Swish is an often derogatory British English slang term for effeminate behaviour and interests (camp), emphasized and sanctioned in pre-Stonewallgay male communities. This behaviour is also described as being nelly. Wentworth and Flexner define swish as a noun meaning "a male homosexual, esp. one with obviously feminine traits".
Extravagant language is common. Such expressions as 'Oh my word!' 'Give you a clue' 'Good heavens!' and 'Oh, my dear!' are readily associated with other aspects of a feminine man. In describing ordinary experiences the male variant is likely to use such words as 'terrific,' 'fabulous,' 'completely devoted,' 'horrible,' 'tremendous,' 'oh, honey,' 'sublimely,' 'charming,' 'appalling,' 'vicious,' 'fierce,' 'loathed,' and 'madly.' Exaggerations are made more conspicuous by placing undue or inappropriate emphasis on certain syllables and intonations which leave little doubt of the effeminacy of the speaker."
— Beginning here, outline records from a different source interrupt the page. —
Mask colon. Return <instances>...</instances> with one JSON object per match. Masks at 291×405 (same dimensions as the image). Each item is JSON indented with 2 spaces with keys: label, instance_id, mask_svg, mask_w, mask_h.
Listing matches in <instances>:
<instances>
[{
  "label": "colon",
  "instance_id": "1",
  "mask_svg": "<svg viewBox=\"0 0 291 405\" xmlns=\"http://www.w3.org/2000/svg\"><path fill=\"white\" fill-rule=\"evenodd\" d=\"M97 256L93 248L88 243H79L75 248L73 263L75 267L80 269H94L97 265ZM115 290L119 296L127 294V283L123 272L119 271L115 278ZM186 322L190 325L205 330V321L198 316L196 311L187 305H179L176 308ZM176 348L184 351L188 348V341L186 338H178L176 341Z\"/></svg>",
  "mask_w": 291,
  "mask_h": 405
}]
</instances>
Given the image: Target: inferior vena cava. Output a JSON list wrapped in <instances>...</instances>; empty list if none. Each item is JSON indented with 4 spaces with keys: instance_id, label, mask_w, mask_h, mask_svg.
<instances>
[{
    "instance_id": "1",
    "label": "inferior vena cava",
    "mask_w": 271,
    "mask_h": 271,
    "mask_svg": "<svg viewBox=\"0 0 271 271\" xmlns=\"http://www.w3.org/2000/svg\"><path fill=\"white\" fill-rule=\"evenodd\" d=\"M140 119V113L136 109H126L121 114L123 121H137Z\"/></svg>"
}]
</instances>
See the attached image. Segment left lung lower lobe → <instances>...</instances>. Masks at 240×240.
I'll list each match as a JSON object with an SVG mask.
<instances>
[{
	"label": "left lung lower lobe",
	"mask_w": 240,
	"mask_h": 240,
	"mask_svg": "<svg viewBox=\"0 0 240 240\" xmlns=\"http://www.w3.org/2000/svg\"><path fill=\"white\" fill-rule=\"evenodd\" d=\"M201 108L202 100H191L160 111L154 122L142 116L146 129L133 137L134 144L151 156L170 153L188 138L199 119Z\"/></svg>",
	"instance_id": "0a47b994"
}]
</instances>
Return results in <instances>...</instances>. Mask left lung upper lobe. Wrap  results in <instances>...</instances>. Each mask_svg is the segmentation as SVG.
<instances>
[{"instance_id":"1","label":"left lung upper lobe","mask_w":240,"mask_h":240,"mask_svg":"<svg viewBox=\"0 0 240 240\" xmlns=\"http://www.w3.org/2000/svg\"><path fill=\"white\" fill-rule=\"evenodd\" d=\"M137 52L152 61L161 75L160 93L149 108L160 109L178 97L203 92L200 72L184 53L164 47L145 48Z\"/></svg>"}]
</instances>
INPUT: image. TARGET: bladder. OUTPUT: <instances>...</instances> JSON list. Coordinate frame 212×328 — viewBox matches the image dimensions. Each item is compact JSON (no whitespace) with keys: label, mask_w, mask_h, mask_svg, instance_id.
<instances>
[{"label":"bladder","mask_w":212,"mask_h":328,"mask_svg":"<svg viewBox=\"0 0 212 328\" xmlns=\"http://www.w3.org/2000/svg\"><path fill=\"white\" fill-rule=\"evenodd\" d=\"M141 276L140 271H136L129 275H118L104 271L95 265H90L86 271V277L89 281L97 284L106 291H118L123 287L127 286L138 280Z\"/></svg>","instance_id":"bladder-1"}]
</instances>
Although being butch was viewed as deviant and socially unacceptable by gay male society, being swish has since lost its mainstream gay status post-Stonewall, and in addition to being used occasionally by mainstream culture is now most often derogatory even when used by gay men. Though it may be assumed that most post-Stonewall gay men[clarification needed] view acting swish as internalized homophobia, a concession to stereotypes of gay men as less than manly. However, the Castro clone, a hyper-masculine, macho standard and ideal behaviour that replaced swish—adapted many camp elements such as dish.
Thus while clones could view swish as embodying anti-gay stereotypes, being swish was a way of indicating and performing one's identity, indicating that anti-gay stereotypes could be derived from gay identities. Further, one could turn swish on or off, as described by Martin Levine in Gay Macho:
Just look at all these clones dear...they all look so 'butch.' But I remember when everyone was 'nelly'. What a joke!...Over the last few years I have watched many of these girls change as the times changed. A couple of years ago, they had puny bodies, lisping voices, and elegant clothes. At parties or Tea Dances, they came in dresses, swooning over [Greta] Garbo and [Bette] Davis. Now, they've 'butched up,' giving up limp wrists and mincing gaits for bulging muscles and manly handshakes, giving up fancy clothes and posh pubs for faded jeans and raunchy discos.
Most recently, swish has taken on an empowering and action-oriented meaning within the LGBT rights movement. To swish is to create opportunities for straight allies to become active in the LGBT civil rights movement. It embodies a form of activism that is uplifting, rewarding and fun. E.g. “I swish because all LGBT people deserve to live and love equally.”